Gdy ponad rok temu Google kupiło serwis wiki — JotSpot — wielu zastanawiało się po co Google chce konkurować z Wikią i Wikitodem. Po niedawnej premierze Google Sites jest już jasne, że celem firmy jest raczej wyrwanie kawałka rynku Microsoft Sharepoint.
Google Sites to serwis zintegrowany z innymi usługami firmy, szczególnie Google Docs. Aby z niego korzystać trzeba posiadać konto Google (prywatne lub korporacyjne). Po wielu funkcjach JotSpota nie ma w nowym serwisie śladu. Można wręcz uznać, że jest on wyjątkowo ubogi w funkcje.
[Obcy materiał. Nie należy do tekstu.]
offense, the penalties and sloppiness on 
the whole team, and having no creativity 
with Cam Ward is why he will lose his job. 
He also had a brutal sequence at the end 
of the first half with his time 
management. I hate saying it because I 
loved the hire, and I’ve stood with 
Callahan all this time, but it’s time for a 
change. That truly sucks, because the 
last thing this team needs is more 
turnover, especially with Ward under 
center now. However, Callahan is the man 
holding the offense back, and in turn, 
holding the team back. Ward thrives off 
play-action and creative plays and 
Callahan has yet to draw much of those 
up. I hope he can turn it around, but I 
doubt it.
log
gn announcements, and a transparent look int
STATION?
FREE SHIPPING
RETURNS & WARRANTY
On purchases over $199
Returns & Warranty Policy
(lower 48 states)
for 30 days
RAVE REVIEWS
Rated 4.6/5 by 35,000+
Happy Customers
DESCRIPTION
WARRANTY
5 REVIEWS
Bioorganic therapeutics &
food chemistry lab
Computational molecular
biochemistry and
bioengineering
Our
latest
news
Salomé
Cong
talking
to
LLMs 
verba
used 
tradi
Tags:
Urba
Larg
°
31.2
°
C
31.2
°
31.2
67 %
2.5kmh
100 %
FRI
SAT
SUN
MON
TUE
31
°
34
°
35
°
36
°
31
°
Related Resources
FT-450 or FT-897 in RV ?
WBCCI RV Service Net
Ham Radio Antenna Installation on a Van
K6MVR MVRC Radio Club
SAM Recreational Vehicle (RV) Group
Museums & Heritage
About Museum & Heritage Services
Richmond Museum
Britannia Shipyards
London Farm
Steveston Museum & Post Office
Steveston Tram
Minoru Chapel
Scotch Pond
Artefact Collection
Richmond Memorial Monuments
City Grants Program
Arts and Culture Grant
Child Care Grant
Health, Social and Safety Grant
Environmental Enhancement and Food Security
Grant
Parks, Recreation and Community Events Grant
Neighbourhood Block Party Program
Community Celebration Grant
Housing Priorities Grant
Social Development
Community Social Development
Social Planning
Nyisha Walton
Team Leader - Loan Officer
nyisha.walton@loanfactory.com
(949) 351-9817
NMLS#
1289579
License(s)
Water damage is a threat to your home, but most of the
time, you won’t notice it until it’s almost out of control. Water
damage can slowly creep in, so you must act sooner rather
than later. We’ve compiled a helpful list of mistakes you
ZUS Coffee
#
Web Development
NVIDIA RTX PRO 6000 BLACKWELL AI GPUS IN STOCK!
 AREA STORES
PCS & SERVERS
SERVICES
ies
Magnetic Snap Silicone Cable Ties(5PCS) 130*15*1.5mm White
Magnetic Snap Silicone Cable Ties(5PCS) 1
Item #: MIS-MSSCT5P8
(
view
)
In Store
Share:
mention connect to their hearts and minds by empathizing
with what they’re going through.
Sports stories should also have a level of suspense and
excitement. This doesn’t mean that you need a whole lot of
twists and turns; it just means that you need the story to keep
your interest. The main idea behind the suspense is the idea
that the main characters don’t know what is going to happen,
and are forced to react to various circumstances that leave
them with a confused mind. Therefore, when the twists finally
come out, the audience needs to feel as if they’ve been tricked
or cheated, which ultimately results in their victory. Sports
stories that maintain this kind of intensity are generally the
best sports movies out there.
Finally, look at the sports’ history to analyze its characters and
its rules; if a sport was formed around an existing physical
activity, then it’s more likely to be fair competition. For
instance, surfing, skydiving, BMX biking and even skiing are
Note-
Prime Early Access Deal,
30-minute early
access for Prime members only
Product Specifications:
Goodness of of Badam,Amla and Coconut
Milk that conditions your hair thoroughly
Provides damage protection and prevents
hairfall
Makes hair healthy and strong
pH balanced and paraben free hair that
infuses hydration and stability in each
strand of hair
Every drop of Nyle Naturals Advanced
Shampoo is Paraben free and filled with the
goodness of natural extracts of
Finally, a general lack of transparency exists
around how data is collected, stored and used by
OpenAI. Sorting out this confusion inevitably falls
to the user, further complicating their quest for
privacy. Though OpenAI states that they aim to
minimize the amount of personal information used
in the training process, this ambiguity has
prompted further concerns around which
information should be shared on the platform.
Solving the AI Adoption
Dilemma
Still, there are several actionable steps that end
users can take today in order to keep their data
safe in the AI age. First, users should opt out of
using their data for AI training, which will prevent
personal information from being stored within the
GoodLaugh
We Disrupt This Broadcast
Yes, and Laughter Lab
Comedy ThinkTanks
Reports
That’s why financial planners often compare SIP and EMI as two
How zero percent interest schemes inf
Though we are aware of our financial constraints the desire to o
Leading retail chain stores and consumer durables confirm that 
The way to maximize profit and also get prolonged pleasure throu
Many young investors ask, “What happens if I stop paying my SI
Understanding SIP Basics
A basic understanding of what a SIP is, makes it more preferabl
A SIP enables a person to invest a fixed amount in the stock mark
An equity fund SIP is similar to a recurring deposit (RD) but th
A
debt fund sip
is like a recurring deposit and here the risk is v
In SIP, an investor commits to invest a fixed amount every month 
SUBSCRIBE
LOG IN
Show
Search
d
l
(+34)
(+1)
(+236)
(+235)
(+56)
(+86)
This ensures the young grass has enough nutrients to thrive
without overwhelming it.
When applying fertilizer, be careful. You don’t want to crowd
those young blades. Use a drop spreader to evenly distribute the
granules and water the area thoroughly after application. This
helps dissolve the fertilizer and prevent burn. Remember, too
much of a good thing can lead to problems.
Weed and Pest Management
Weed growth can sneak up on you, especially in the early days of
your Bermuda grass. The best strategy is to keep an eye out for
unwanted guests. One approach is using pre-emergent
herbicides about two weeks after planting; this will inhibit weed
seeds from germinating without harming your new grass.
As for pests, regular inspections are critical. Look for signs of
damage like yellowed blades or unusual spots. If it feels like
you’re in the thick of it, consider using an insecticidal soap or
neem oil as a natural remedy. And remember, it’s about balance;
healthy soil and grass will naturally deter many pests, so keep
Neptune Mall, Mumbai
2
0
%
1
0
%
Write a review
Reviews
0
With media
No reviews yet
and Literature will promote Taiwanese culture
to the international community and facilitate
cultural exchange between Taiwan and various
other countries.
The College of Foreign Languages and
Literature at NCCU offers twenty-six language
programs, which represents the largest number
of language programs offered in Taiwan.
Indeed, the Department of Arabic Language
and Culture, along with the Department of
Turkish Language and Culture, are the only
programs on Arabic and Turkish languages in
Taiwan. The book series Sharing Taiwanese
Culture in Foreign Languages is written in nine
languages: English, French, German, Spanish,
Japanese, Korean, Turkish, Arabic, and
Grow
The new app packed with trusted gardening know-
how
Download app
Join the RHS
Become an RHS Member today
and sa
Oto najważniejsze z nich:
- tworzenie nowych stron w oparciu o szablony — mamy do dyspozycji pięć szablonów (strona, dashboard, ogłoszenia, zbiór plików, lista),
- import dokumentów z Google Docs,
- import fotografii z Google Picasa,
- import wideo z YouTube,
- import kalendarza z Google Calendar,
- proste zarządzanie uprawnieniami (zapraszanie użytkowników do edycji).
Google Sites nie wymaga znajomości jakiejkolwiek składni wiki, wszystko dzieje się w trybie WYSIWYG — użytkownik od razu widzi jak będzie wyglądać końcowa strona.
Wszystko wygląda bardzo prosto i dość intuicyjnie. Jedyny problem, jak się wydaje, to stosunkowo mała funkcjonalność, co zapewne będzie naprawiane na bieżąco, jak w przypadku innych produktów firmy.
Czy Google Sites odbierze klientów Microsoft Sharepoint? Na razie na to nie wygląda. Sharepoint dobrze integruje się z innymi usługami Microsoftu, na których opiera się wiele firm. Trudno spodziewać się masowej migracji na nową i niesprawdzoną jeszcze platformę. Szybciej można przewidzieć migrację na platformę Google małych intranetów opartych na TWiki, TikiWiki czy MediaWiki, a także wybór tego rozwiązania przez firmy nie posiadającej jeszcze tego rodzaju infrastruktury internetowej.